• _WHAT YOU HAVE TO DO_:
What is the count of lines in the records that include "album"? Reply with that number alone.

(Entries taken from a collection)
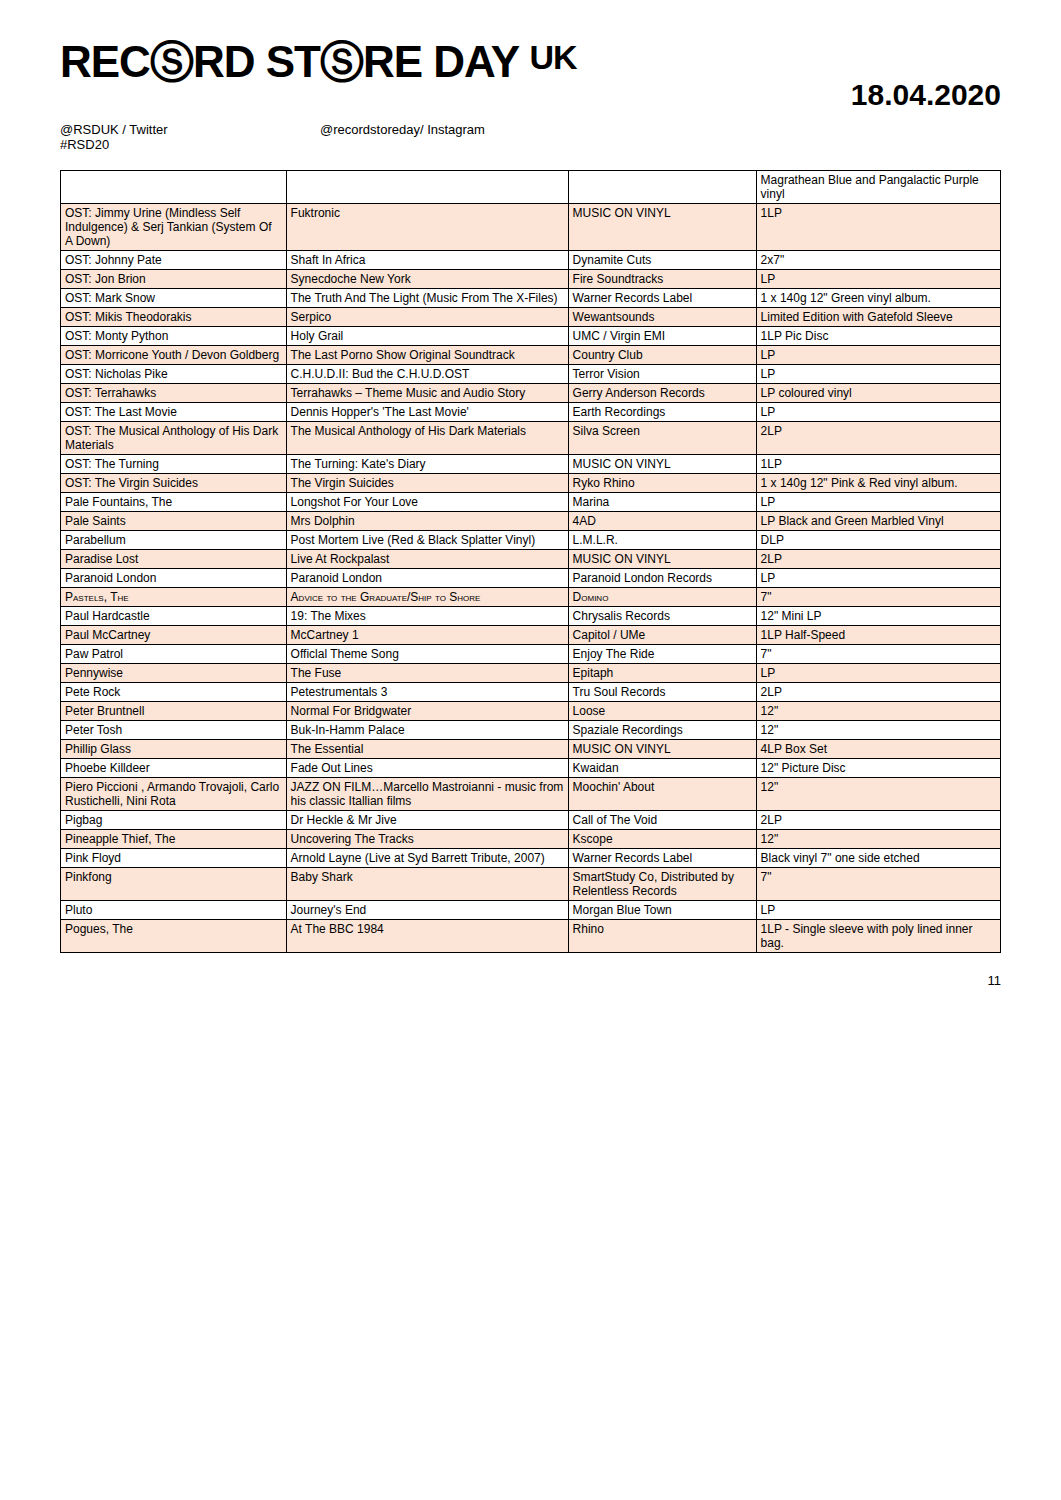RECⓈRD STⓈRE DAY UK
18.04.2020
@RSDUK / Twitter@recordstoreday/ Instagram
#RSD20
| | | | Magrathean Blue and Pangalactic Purple vinyl |
| OST: Jimmy Urine (Mindless Self Indulgence) & Serj Tankian (System Of A Down) | Fuktronic | MUSIC ON VINYL | 1LP |
| OST: Johnny Pate | Shaft In Africa | Dynamite Cuts | 2x7" |
| OST: Jon Brion | Synecdoche New York | Fire Soundtracks | LP |
| OST: Mark Snow | The Truth And The Light (Music From The X-Files) | Warner Records Label | 1 x 140g 12" Green vinyl album. |
| OST: Mikis Theodorakis | Serpico | Wewantsounds | Limited Edition with Gatefold Sleeve |
| OST: Monty Python | Holy Grail | UMC / Virgin EMI | 1LP Pic Disc |
| OST: Morricone Youth / Devon Goldberg | The Last Porno Show Original Soundtrack | Country Club | LP |
| OST: Nicholas Pike | C.H.U.D.II: Bud the C.H.U.D.OST | Terror Vision | LP |
| OST: Terrahawks | Terrahawks – Theme Music and Audio Story | Gerry Anderson Records | LP coloured vinyl |
| OST: The Last Movie | Dennis Hopper's 'The Last Movie' | Earth Recordings | LP |
| OST: The Musical Anthology of His Dark Materials | The Musical Anthology of His Dark Materials | Silva Screen | 2LP |
| OST: The Turning | The Turning: Kate's Diary | MUSIC ON VINYL | 1LP |
| OST: The Virgin Suicides | The Virgin Suicides | Ryko Rhino | 1 x 140g 12" Pink & Red vinyl album. |
| Pale Fountains, The | Longshot For Your Love | Marina | LP |
| Pale Saints | Mrs Dolphin | 4AD | LP Black and Green Marbled Vinyl |
| Parabellum | Post Mortem Live (Red & Black Splatter Vinyl) | L.M.L.R. | DLP |
| Paradise Lost | Live At Rockpalast | MUSIC ON VINYL | 2LP |
| Paranoid London | Paranoid London | Paranoid London Records | LP |
| Pastels, The | Advice to the Graduate/Ship to Shore | Domino | 7" |
| Paul Hardcastle | 19: The Mixes | Chrysalis Records | 12" Mini LP |
| Paul McCartney | McCartney 1 | Capitol / UMe | 1LP Half-Speed |
| Paw Patrol | Officlal Theme Song | Enjoy The Ride | 7" |
| Pennywise | The Fuse | Epitaph | LP |
| Pete Rock | Petestrumentals 3 | Tru Soul Records | 2LP |
| Peter Bruntnell | Normal For Bridgwater | Loose | 12" |
| Peter Tosh | Buk-In-Hamm Palace | Spaziale Recordings | 12" |
| Phillip Glass | The Essential | MUSIC ON VINYL | 4LP Box Set |
| Phoebe Killdeer | Fade Out Lines | Kwaidan | 12" Picture Disc |
| Piero Piccioni , Armando Trovajoli, Carlo Rustichelli, Nini Rota | JAZZ ON FILM…Marcello Mastroianni - music from his classic Itallian films | Moochin' About | 12" |
| Pigbag | Dr Heckle & Mr Jive | Call of The Void | 2LP |
| Pineapple Thief, The | Uncovering The Tracks | Kscope | 12" |
| Pink Floyd | Arnold Layne (Live at Syd Barrett Tribute, 2007) | Warner Records Label | Black vinyl 7" one side etched |
| Pinkfong | Baby Shark | SmartStudy Co, Distributed by Relentless Records | 7" |
| Pluto | Journey's End | Morgan Blue Town | LP |
| Pogues, The | At The BBC 1984 | Rhino | 1LP - Single sleeve with poly lined inner bag. |
11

• _RESPONSE BOX_:
2